TEXT PROVIDED:
In February, the U.S. District Court ordered Dominium to shut down the Salem Harbor Station generating plant by 2014. Miller said that because that plant is in Salem harbor, it would have a different re-use plan than Mount Tom would.

"It's not going to be apples to apples," when comparing how communities have dealt with a closed generating plan, she said.

"The sooner you can plan ahead [to a closing], the cheaper [a plan for its re-use] is going to be," she added.

If and when the plant closes, Miller said a plan in place would "help keep Holyoke on its Green Community trajectory."

Since pollution from the plant also affects communities such as Northampton, Easthampton and Hadley, Miller said there are other people to contact in this effort and that Holyoke's announcement is "really the kick-off" to a wider discussion.

The Mount Tom plant has been controversial and has been the subject of various actions to attempt to either modify the amount of pollutants it dispenses or close it down.

The Conservation Law Foundation (CLF) announced last February it would file a federal citizen suit against Mt. Tom Generating Company, FirstLight Power Resources and GDF Suez North America, the owners of Mt. Tom Station, for "ongoing violations of the Clean Air Act."

LISTED ENTRIES:
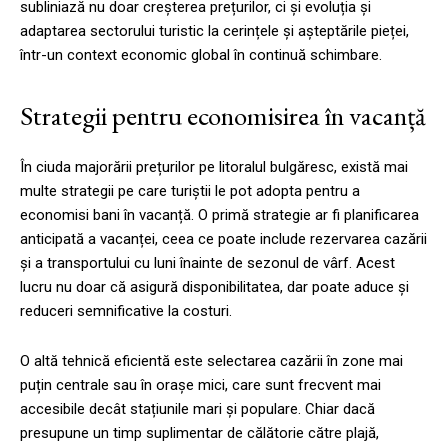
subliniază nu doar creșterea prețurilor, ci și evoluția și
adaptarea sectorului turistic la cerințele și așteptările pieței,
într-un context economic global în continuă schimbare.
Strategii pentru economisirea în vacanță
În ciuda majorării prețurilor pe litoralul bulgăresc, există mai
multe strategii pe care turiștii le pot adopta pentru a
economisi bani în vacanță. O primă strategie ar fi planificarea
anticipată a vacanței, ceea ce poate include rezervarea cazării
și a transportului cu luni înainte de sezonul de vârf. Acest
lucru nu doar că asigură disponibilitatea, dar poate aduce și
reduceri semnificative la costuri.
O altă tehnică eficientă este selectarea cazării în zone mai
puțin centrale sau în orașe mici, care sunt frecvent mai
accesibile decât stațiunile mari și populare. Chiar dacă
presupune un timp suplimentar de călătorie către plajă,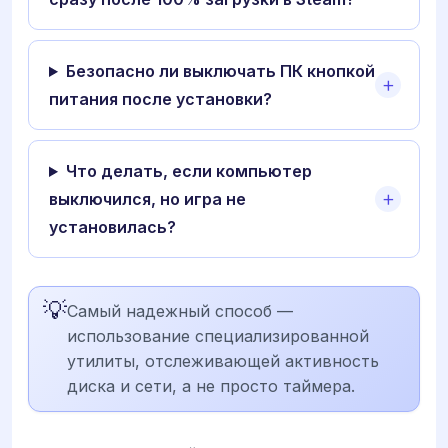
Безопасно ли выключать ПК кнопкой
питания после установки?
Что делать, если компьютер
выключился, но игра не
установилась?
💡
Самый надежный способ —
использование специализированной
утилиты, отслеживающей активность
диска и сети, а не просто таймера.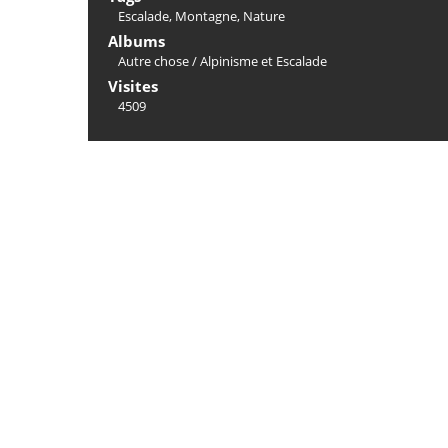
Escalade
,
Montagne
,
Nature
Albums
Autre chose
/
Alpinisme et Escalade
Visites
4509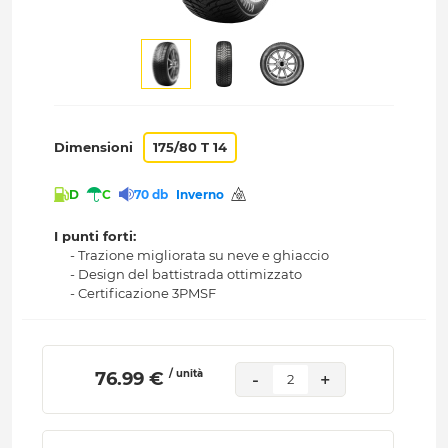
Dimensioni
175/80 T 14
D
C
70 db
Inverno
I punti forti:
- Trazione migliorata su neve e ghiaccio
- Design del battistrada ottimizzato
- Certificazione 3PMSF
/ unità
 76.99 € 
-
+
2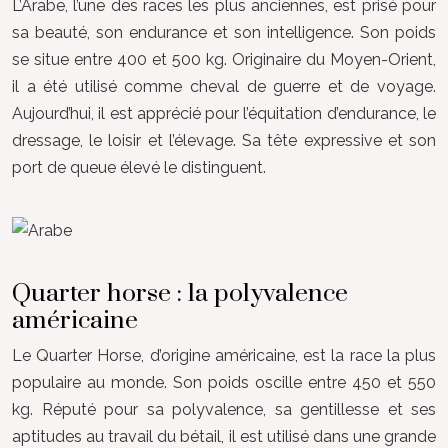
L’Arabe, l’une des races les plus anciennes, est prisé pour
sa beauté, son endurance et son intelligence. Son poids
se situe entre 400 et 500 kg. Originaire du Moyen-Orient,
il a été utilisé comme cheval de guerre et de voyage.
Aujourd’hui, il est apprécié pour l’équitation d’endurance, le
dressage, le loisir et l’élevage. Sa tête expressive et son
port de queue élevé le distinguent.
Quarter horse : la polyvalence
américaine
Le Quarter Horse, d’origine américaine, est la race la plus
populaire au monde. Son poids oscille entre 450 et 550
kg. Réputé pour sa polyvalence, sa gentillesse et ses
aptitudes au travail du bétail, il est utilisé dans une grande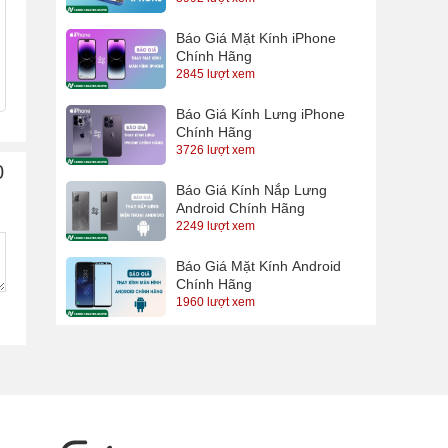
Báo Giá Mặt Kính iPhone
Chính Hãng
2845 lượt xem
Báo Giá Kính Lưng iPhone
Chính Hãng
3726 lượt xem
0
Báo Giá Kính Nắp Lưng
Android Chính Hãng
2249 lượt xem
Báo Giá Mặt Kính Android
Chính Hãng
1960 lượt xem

REQUEST: Duplicate the passage of the Mount Tom plant article above, starting with "If and when" and going on through "close it down.".

TASK RESPONSE:
If and when the plant closes, Miller said a plan in place would "help keep Holyoke on its Green Community trajectory."

Since pollution from the plant also affects communities such as Northampton, Easthampton and Hadley, Miller said there are other people to contact in this effort and that Holyoke's announcement is "really the kick-off" to a wider discussion.

The Mount Tom plant has been controversial and has been the subject of various actions to attempt to either modify the amount of pollutants it dispenses or close it down.